最后一招是咬姜武的身份,说一个逃兵的话不足采信,但姜武的军籍档案和当年南境押运粮草的编制名单已被调出,他在鹿鸣渡核签现场的证词又与韩彻暗账第三关的记录完全吻合。
墙开始塌了。
先是督察院正式下文,将陆崇文收押。罪名不是“协助调查”,是“参与转卖军饷案涉案田产并伪造契税记录”。
周管事带人上门时陆崇文还在书房里喝茶,听见院子里杂乱的脚步声,茶盏一抖,热水泼了一手背。陆崇文往外跑,在二门被两个差役架住。挣扎着喊“我是侯府二老爷”,差役没松手,只冷冷说了句“拿的就是侯府二老爷”。
二房太太追到门口,哭得撕心裂肺,拽着陆崇文的袖子不肯松手。陆崇文被架出大门时回头看了一眼这座他住了大半辈子的宅子,门楣上那块“安远侯府”的匾额被灯笼光照得明明暗暗,陆崇文的嘴角抽动了一下,想说句硬气的话,最终什么也没说出来。
然后是老太君。督察院没有上门抓人,她毕竟是老太君,是三朝元老之后,是侯府名义上的定海神针。
但比被抓更让老太君崩溃的是,把她供出来的人不是沈昭宁,不是裴砚,而是她的亲孙子:陆行舟,陆行舟把老太君给孙德全的那张便条一并交了上去。便条上的字迹是老太君亲笔,和侯府旧档里的批注完全一致。
笔迹比对结果出来的那天,大理寺派人来侯府问话,没有上刑具,没有进正堂,只是在偏厅里客客气气地问了半个时辰。老太君从头到尾没有开口,只是闭着眼睛捻佛珠。但来问话的官员走后,老太君手里的佛珠忽然断了。
珠子噼里啪啦滚了一地,滚到门槛边、桌底下、佛龛前。丫鬟蹲下去捡,被老太君一声喝退。老太君撑着拐杖自己弯下腰去捡,捡了两颗就站不稳了,人往旁边一歪,倒在佛龛前的蒲团上。
大夫来看过之后摇了摇头,跟二房的人说老太君年事已高,此番是急火攻心,能不能撑过去要看造化。
二房那边早就乱成了一锅粥。
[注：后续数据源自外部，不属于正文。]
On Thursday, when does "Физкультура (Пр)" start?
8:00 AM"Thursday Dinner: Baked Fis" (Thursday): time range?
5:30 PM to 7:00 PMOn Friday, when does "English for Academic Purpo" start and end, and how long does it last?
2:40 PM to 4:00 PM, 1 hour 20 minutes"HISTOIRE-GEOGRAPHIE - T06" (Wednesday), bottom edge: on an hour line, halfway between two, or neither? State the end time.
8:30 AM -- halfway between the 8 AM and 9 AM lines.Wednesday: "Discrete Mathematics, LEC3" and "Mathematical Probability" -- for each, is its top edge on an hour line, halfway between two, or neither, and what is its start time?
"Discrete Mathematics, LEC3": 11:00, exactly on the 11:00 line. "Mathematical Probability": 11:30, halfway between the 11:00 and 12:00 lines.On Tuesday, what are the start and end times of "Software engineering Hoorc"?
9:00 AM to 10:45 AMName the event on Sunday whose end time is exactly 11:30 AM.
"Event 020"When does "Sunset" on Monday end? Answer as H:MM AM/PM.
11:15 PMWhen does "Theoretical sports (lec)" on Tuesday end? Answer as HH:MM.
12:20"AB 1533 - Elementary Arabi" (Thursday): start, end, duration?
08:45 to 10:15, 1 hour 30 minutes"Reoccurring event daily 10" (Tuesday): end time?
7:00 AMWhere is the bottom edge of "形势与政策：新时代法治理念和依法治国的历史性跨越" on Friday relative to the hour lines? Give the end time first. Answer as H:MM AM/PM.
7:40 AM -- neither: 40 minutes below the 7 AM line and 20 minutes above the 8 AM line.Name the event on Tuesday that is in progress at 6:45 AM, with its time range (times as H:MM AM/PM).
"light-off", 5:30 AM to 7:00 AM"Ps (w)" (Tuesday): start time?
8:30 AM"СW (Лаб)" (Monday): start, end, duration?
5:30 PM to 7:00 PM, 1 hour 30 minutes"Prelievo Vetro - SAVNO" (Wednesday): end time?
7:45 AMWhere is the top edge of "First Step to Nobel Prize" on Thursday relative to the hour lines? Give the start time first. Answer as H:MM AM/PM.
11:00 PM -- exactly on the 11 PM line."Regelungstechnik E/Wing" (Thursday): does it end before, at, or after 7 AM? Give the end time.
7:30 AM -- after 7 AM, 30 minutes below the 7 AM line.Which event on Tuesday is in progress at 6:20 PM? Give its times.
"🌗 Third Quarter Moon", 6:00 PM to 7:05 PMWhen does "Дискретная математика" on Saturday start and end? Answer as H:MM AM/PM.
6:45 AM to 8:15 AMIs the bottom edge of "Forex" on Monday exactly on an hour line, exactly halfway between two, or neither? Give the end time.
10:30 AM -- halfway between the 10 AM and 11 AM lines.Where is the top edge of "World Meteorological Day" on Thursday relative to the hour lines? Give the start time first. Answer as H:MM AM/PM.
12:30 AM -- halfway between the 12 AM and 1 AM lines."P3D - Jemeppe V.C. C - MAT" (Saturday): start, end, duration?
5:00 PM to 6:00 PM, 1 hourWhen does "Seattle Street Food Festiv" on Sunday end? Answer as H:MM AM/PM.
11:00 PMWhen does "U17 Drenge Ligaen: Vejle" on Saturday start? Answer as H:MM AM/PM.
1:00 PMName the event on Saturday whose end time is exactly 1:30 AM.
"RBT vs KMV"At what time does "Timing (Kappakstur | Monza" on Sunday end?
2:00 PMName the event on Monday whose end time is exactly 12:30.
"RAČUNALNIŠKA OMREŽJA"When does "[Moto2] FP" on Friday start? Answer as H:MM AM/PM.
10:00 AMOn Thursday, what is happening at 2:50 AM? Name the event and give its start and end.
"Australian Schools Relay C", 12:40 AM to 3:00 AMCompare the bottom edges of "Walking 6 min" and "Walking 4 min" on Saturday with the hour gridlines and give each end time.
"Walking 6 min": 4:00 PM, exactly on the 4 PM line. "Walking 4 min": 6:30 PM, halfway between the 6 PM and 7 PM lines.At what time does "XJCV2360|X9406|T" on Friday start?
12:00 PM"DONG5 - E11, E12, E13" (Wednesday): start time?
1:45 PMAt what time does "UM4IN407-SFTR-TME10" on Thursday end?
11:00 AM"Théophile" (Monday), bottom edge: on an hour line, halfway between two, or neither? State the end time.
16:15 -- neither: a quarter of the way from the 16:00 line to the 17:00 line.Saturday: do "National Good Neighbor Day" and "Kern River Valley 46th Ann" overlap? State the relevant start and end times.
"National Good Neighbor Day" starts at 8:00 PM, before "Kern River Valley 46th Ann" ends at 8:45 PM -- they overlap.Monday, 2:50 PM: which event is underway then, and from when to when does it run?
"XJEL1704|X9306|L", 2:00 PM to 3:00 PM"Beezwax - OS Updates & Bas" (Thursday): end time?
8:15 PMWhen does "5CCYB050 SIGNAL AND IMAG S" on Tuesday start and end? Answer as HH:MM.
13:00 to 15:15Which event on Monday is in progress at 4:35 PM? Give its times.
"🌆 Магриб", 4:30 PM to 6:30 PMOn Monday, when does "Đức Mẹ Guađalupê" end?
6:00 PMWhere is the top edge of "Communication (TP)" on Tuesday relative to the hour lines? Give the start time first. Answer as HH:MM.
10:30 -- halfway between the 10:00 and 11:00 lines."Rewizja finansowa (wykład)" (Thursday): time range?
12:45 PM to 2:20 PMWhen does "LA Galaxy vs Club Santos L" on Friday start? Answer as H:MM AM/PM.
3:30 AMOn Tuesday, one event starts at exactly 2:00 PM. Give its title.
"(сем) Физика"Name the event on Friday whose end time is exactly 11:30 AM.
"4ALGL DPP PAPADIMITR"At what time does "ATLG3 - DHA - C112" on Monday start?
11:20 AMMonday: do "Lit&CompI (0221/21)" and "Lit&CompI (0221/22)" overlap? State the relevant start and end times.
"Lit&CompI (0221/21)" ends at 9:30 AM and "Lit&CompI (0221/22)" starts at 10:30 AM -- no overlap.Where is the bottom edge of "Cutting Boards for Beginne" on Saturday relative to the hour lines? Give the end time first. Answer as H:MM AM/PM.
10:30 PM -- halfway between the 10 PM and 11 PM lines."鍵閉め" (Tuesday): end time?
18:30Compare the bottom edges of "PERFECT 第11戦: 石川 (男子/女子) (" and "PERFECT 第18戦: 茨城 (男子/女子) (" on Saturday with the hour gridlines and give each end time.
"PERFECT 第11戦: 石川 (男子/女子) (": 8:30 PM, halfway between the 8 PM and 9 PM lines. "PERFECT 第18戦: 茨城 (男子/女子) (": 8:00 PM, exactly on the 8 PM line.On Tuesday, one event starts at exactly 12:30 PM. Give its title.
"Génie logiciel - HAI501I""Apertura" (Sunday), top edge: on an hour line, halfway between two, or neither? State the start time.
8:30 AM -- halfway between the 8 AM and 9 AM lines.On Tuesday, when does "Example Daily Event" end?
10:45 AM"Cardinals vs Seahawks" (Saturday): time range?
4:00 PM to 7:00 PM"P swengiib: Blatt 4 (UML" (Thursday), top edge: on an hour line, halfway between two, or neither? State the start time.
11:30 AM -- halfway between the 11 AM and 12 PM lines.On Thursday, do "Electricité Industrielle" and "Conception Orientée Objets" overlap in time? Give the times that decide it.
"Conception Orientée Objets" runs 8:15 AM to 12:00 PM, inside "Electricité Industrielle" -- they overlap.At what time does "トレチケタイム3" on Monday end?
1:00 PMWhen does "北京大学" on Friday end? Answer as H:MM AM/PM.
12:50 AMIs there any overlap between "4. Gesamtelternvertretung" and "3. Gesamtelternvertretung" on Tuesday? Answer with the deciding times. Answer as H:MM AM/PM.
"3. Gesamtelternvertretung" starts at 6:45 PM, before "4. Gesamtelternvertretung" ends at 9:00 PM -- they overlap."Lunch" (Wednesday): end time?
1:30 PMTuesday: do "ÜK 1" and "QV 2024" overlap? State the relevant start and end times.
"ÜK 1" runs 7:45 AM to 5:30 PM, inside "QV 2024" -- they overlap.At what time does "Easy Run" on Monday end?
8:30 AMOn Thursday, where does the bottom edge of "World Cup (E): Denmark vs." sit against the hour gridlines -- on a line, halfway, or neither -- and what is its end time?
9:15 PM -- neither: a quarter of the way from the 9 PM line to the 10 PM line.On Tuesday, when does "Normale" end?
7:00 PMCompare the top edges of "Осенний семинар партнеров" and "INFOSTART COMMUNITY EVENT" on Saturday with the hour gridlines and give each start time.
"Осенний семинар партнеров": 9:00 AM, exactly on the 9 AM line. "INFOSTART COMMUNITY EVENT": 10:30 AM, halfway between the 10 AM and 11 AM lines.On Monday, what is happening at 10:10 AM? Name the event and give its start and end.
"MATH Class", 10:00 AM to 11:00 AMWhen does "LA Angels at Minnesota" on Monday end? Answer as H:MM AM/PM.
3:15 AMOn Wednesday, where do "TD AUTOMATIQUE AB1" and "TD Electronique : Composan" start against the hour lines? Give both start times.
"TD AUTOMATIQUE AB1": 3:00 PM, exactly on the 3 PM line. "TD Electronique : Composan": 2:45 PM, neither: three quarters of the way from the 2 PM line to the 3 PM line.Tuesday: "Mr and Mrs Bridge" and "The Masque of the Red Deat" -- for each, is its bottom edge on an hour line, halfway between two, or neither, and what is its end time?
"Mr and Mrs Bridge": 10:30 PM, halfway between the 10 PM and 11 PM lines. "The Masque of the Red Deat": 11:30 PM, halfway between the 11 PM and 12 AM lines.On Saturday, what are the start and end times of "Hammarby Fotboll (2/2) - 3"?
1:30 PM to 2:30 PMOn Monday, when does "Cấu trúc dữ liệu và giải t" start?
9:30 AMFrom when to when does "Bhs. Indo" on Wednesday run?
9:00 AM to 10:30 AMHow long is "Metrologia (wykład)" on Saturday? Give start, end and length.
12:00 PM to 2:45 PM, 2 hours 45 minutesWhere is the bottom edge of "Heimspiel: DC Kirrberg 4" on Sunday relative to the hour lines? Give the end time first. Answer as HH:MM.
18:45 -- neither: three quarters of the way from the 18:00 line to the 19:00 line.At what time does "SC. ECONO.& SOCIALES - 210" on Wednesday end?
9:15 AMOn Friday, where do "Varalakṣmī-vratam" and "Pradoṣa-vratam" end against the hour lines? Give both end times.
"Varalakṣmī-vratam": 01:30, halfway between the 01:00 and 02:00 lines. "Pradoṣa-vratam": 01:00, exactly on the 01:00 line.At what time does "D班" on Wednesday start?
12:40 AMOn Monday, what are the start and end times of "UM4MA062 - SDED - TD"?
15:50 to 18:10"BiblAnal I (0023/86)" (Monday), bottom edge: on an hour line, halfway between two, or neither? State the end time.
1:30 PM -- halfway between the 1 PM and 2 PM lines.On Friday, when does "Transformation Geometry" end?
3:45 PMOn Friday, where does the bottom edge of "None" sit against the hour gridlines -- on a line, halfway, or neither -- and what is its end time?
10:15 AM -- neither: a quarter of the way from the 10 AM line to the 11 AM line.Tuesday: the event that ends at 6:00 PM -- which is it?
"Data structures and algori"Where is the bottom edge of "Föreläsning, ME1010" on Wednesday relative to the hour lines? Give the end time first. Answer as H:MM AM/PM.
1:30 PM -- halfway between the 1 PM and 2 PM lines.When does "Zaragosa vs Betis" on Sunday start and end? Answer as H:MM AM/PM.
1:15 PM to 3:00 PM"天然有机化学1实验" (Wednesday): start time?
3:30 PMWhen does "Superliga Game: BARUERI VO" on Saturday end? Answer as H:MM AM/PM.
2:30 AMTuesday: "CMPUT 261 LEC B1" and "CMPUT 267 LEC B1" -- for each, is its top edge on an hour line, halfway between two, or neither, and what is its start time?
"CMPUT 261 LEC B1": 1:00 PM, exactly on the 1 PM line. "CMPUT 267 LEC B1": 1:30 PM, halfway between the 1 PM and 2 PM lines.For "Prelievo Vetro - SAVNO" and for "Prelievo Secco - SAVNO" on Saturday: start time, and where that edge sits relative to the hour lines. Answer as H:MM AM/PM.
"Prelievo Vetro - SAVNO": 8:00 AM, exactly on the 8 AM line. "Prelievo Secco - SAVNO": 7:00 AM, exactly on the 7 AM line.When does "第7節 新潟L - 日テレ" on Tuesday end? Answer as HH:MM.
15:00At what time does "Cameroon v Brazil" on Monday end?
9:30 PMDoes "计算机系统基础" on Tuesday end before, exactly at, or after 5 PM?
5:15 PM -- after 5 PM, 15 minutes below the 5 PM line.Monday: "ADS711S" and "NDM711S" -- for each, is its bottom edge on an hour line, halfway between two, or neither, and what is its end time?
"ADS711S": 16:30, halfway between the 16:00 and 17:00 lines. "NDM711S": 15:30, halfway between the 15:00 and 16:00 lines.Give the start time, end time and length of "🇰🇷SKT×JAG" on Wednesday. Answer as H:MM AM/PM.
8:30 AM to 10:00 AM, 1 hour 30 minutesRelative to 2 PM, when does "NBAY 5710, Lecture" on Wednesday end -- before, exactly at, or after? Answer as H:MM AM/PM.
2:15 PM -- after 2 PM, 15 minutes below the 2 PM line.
陆崇文被收押,二房太太把能搬的细软全搬了出来,箱笼堆了满院子,几个小妾哭天抢地,吵得隔壁院子都能听见。
长子陆行知从南边赶回来,进门时脸色铁青,看到满院狼藉,一脚踢翻了门口的花盆。
他回来之后做的第一件事是去正堂翻账本,把所有能找到的旧档全部堆在一起,然后去找督察院的人主动递话,说侯府七年前的旧账他愿意配合清查,二房经手的事会一件一件交代,只求把二房和三皇子之间的往来和侯府其他人分开处理。